» Textauszug:
——

Grün also als Farbe der Hoffnung, des Aufbruchs und des Frühlings, die gut passte zum nunmehr dezidiert politischen Ball.

Noch tief in der Nacht posierten Paare und Einzelgänger für die Handykameras auf dem roten Teppich vor der Sponsoren-Wand, auf der nicht nur einige der 39 Unterstützer des Balls verzeichnet waren. Auch das Motto für dieses Mal und die nächsten Jahre war deutlich zu lesen: „Für die Pressefreiheit“.

Die Menschen im Iran kämpfen mit leeren Händen.

Jasmin Tabatabai

Die Freiheitsbewegung im Iran stand diesmal im Mittelpunkt. Der Vorsitzende der Bundespressekonferenz und Gastgeber Mathis Feldhoff erinnerte daran, dass derzeit weltweit 533 Journalisten im Gefängnis sitzen, „so viele wie noch nie.“

Dank an den Bundespräsidenten

Die engagierte, im Iran geborene und aufgewachsene Schauspielerin Jasmin Tabatabai sprach vor Beginn des Tanzgeschehens eindringlich über den Freiheitskampf der Zivilgesellschaft in ihrem Geburtsland: „Die Menschen im Iran kämpfen mit leeren Händen. Sie brauchen uns“, sagte sie und bedankte sich für die Aufmerksamkeit, die auch dieser Abend auf das Leid der Menschen dort richte.

——

» Gegebene Daten:
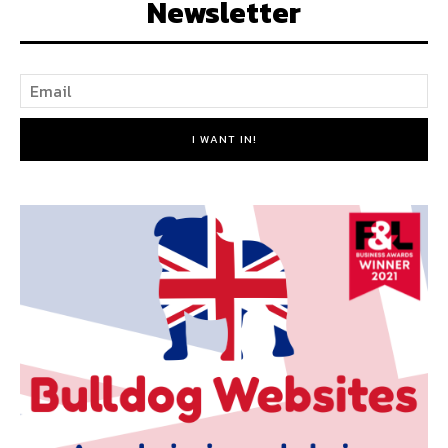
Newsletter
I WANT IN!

——

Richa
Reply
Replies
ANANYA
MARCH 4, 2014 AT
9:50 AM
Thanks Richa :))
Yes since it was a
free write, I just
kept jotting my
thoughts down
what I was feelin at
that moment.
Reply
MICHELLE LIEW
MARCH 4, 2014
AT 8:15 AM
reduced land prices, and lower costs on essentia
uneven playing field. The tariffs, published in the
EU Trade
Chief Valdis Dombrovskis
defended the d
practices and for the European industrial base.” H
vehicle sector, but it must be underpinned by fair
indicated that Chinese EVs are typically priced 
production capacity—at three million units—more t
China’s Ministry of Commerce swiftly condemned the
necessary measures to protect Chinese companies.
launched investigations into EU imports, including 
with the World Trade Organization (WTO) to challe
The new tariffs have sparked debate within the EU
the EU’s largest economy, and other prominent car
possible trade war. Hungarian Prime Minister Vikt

——

» Aufgabenstellung:
a. Zitiere aus dem Textauszug wörtlich die Stelle von „Die engagierte, im“ bis einschließlich „Menschen dort richte.“.
b. Warum passte Grün laut dem Textauszug gut zum Ball?
c. Wie könnte der Textauszug über den Ball weitergehen? Setze ihn nach seinem letzten Satz fort.
Die Zeilen stehen in keinem Zusammenhang mit dem Textauszug.

» Gelöste Aufgaben:
a.
Die engagierte, im Iran geborene und aufgewachsene Schauspielerin Jasmin Tabatabai sprach vor Beginn des Tanzgeschehens eindringlich über den Freiheitskampf der Zivilgesellschaft in ihrem Geburtsland: „Die Menschen im Iran kämpfen mit leeren Händen. Sie brauchen uns“, sagte sie und bedankte sich für die Aufmerksamkeit, die auch dieser Abend auf das Leid der Menschen dort richte.

b. Grün gilt als Farbe der Hoffnung, des Aufbruchs und des Frühlings. Deshalb passte es gut zum nunmehr dezidiert politischen Ball.

c.
Zuvor schon hatte Can Dündar vor den Gästen des gesetzten Dinners über Unterdrückung und Inhaftierungen von Journalisten in seiner türkischen Heimat gesprochen und sich beim Bundespräsidenten bedankt, dass er das Thema beim türkischen Präsidenten angesprochen habe.

Der lange Anlauf zum Eröffnungstanz

Wie bei Dündar stand auch am Ende der Rede von Jasmin Tabatabai über „ein Terrorregime, das Kinder ermordet“, ein hoffnungsvolles Signal: „Die Menschen im Iran werden sich von ihren Machthabern befreien.“

Es wurde dann fast 22 Uhr, bis Bundespräsident Frank-Walter Steinmeier und seine Frau Elke Büdenbender zusammen mit dem Gastgeberpaar den Ball zu den Klängen der Big Band der Bundeswehr offiziell eröffnen konnten.

Der Preis ging erstmals an einen Online-Journalisten

Einen kleinen Ruck brauchte es vielleicht, um nach den aufwühlenden Berichten von den Grausamkeiten der Unterdrückung in einen beschwingten Tanzmodus zu wechseln.

Vielleicht muss man sich künftig bei allem guten Willen dennoch vor der Überfrachtung des politischen Teils hüten.

2231
Gäste feierten im Hotel Adlon.

Außer der Rede gab es im Ballsaal noch eine Scheckübergabe an das „Iran Journal“, eine ebenfalls sehr berührende Performance der Gruppe „Echo Iran“, zu der Jasmin Tabatabai die Hymne der Freiheitsbewegung sang, und schließlich noch die Verleihung des Preises der Bundespressekonferenz.

Mit Thomas Wiegold bekam den Preis der Bundespressekonferenz erstmals ein Online-Journalist für seinen Blog „Augen geradeaus“ über die Verteidigungs- und Sicherheitspolitik. Er komme „direkt aus dem Maschinenraum des Journalismus“ und ihm vor allem sei es zu danken, dass sich die Bundespressekonferenz mit den neuen Medien beschäftige, sagte Mathis Feldhoff.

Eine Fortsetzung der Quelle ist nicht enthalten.